» **SOURCE EXTRACT**

Rating: 3.25 stars
Buy Link:
Amazon | iBooks | Amazon UK
Length: Novel

 

It’s common knowledge that a full moon brings out the crazies, but in Harperville, a small town with big secrets, it seems to be the fog. Thick, dense, ocean-smelling fog that calls to the cultists, damp and sullen fog that covers people’s minds and memories as well as it hides the streets at night or muffles the sounds of footsteps making their way up the stairs. For Levi Earlington, the new homicide detective, there seems to be no end to Harperville’s secrets. Having moved from Florida — which has its own share of the silly and strange — Levi expects Harperville to be an easy job. It’s a quiet town where he and his wife can raise their daughter, where they can settle down and be part of a community.

» **WHAT YOU NEED TO DO**
**1)** Could you reproduce the book review's passage starting at "It’s common knowledge" and ending at "of a community.", swapping "fog" for "mist"?
**2)** Can you answer these from the book review?
(a) What star rating does the review give?
(b) Which state did Levi Earlington move from?
(c) What position does Levi hold in Harperville?
**3)** How would you put this sentence from the book review into Spanish: "It’s a quiet town where he and his wife can raise their daughter, where they can settle down and be part of a community."

» **DATASET SECTION**
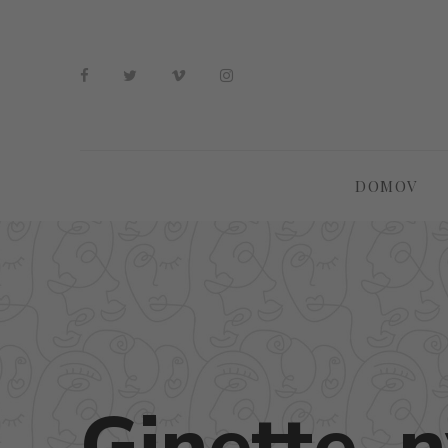
DOMOV
Ginette_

» **ANSWERS BY TASK**
**1)**
It’s common knowledge that a full moon brings out the crazies, but in Harperville, a small town with big secrets, it seems to be the mist. Thick, dense, ocean-smelling mist that calls to the cultists, damp and sullen mist that covers people’s minds and memories as well as it hides the streets at night or muffles the sounds of footsteps making their way up the stairs. For Levi Earlington, the new homicide detective, there seems to be no end to Harperville’s secrets. Having moved from Florida — which has its own share of the silly and strange — Levi expects Harperville to be an easy job. It’s a quiet town where he and his wife can raise their daughter, where they can settle down and be part of a community.

**2)**
(a) 3.25 stars
(b) Florida
(c) He is the new homicide detective.

**3)** Es un pueblo tranquilo donde él y su esposa pueden criar a su hija, donde pueden establecerse y formar parte de una comunidad.